## Material supplied:
-=-=-=-=-
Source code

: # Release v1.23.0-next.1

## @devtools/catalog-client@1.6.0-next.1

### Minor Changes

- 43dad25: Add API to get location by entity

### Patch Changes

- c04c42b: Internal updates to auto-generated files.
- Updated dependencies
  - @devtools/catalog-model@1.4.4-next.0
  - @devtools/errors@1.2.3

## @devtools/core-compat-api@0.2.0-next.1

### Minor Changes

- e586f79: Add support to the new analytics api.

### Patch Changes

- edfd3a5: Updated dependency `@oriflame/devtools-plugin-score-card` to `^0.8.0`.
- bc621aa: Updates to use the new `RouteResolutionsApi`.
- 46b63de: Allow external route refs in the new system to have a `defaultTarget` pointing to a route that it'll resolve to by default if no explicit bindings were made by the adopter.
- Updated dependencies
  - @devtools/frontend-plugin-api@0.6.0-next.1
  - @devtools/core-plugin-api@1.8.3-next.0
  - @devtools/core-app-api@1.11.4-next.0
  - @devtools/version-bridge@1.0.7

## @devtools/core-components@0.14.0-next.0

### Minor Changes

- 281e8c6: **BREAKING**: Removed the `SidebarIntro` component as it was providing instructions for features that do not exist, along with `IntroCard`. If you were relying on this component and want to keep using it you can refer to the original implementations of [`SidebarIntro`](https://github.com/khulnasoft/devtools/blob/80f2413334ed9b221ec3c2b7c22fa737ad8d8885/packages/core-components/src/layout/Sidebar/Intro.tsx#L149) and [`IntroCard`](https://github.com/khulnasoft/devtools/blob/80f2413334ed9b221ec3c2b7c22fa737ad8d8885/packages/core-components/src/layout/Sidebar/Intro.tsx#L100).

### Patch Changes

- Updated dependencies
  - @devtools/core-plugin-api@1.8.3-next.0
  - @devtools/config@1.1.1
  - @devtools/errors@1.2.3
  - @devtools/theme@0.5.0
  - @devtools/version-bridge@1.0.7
-=-=-=-=-
## Assigned task:
The answer consists only of the lines from the one containing "- 281e8c6: **BREAKING**: Removed" to the end of the records, each written out exactly.

## Answer section:
- 281e8c6: **BREAKING**: Removed the `SidebarIntro` component as it was providing instructions for features that do not exist, along with `IntroCard`. If you were relying on this component and want to keep using it you can refer to the original implementations of [`SidebarIntro`](https://github.com/khulnasoft/devtools/blob/80f2413334ed9b221ec3c2b7c22fa737ad8d8885/packages/core-components/src/layout/Sidebar/Intro.tsx#L149) and [`IntroCard`](https://github.com/khulnasoft/devtools/blob/80f2413334ed9b221ec3c2b7c22fa737ad8d8885/packages/core-components/src/layout/Sidebar/Intro.tsx#L100).

### Patch Changes

- Updated dependencies
  - @devtools/core-plugin-api@1.8.3-next.0
  - @devtools/config@1.1.1
  - @devtools/errors@1.2.3
  - @devtools/theme@0.5.0
  - @devtools/version-bridge@1.0.7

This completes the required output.